Teilzeitarbeit: Besonderheiten und Fallstricke

Flexible Teilzeitarbeitsmodelle sind zunehmend gefragt und bieten neue Chancen für den Arbeitsmarkt. Gleichzeitig sehen sich Arbeitgebende und Arbeitnehmende mit neuen Herausforderungen konfrontiert. Welche Rechte und Pflichten einzuhalten sind, hängt entscheidend vom jeweiligen Beschäftigungsmodell ab.

06.10.2023 Von: Christian Ammann, Marc Ph. Prinz
Teilzeitarbeit

Flexible Arbeitsmodelle

Heutzutage sind zunehmend flexible Teilzeitarbeitsmodelle als Alternative zur klassischen Vollzeitbeschäftigung gefragt. Dabei profitieren Arbeitgebende nicht zuletzt von der flexiblen Einsatzplanung, die sie abhängig von der Auftragslast vornehmen können, geringeren Fehlzeiten sowie der erhöhten Zufriedenheit der Mitarbeitenden, die sich positiv auf ihre Produktivität auswirkt. Demgegenüber sehen sich Arbeitgebende oft mit einem erhöhtem Administrations- und Koordinationsaufwand konfrontiert.

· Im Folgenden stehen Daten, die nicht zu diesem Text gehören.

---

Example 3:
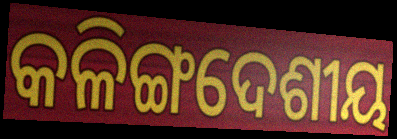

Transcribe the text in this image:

କଳିଙ୍ଗଦେଶୀୟ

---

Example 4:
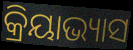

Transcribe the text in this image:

କ୍ରିୟାଭ୍ୟାସ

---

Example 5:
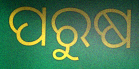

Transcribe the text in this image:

ପରୁଷ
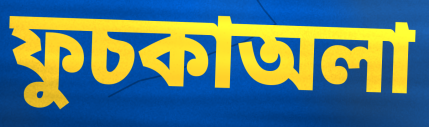
ফুচকাঅলা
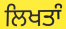
ਲਿਖਤਾੰ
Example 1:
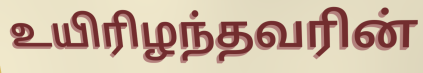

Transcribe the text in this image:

உயிரிழந்தவரின்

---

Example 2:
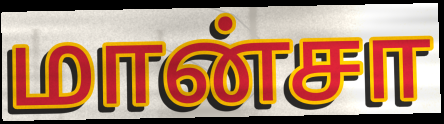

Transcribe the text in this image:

மான்சா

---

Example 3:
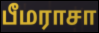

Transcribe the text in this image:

பீமராசா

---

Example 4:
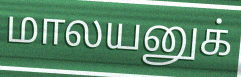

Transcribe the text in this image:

மாலயனுக்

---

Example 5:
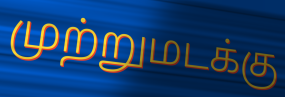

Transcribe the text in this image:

முற்றுமடக்கு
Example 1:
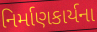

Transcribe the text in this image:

નિર્માણકાર્યના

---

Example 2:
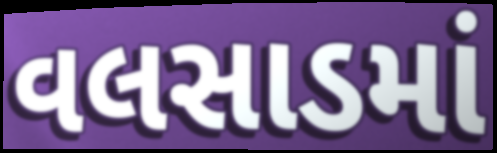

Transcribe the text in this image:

વલસાડમાં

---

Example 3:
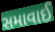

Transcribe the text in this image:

સમાવાઈ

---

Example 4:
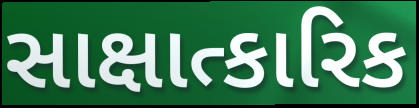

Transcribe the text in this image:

સાક્ષાત્કારિક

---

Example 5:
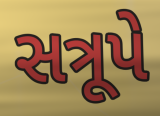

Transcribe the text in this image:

સત્રૂપે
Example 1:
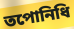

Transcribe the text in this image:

তপোনিধি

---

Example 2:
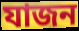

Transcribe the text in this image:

যাজন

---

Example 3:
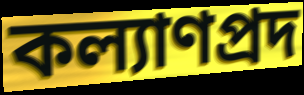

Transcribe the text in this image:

কল্যাণপ্রদ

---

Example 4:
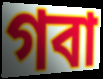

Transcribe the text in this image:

গবা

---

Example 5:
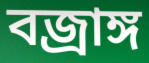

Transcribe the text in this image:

বজ্রাঙ্গ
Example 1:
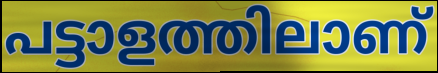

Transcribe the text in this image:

പട്ടാളത്തിലാണ്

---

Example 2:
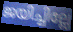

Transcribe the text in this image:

ജയിച്ചില്ലേ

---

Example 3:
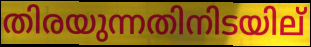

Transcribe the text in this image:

തിരയുന്നതിനിടയില്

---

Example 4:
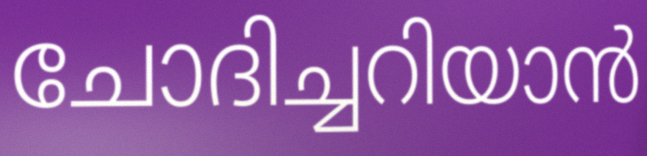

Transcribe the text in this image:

ചോദിച്ചറിയാൻ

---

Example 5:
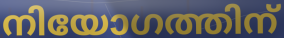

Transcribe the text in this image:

നിയോഗത്തിന്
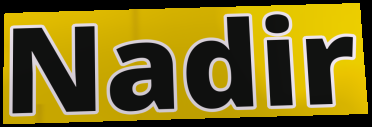
Nadir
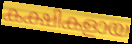
കക്ഷികളായ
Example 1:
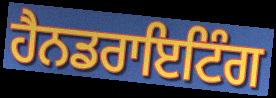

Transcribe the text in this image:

ਹੈਨਡਰਾਇਟਿੰਗ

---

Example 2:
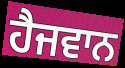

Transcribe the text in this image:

ਹੈਜਵਾਨ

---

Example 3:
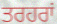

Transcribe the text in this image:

ਤਰਹਰਾਂ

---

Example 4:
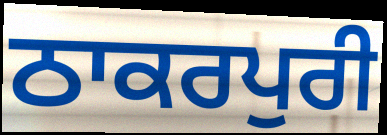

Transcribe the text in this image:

ਠਾਕਰਪੁਰੀ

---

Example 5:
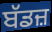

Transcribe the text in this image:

ਬੱਡਜ਼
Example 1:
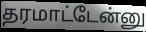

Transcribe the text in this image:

தரமாட்டேன்னு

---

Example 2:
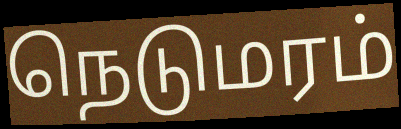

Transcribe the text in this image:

நெடுமரம்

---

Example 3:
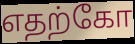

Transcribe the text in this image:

எதற்கோ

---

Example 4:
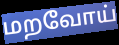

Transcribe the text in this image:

மறவோய்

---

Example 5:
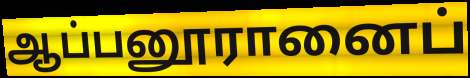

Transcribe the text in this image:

ஆப்பனூரானைப்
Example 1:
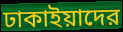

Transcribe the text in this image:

ঢাকাইয়াদের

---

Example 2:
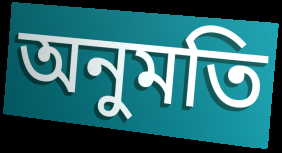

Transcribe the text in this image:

অনুমতি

Auch bei Stellensuchenden gewinnen Teilzeitmodelle an Beliebtheit, indem sie ihre Arbeitszeit flexibel an ihre individuellen Bedürfnisse anpassen können. Zu nennen sind insbesondere familiäre Gründe (z.B. Kinderbetreuung), gesundheitliche Gründe, persönliche Gründe (z.B. Work-Life-Balance), Aus- und Weiterbildungen sowie das Alter (z.B. gestaffelte Pensionierung).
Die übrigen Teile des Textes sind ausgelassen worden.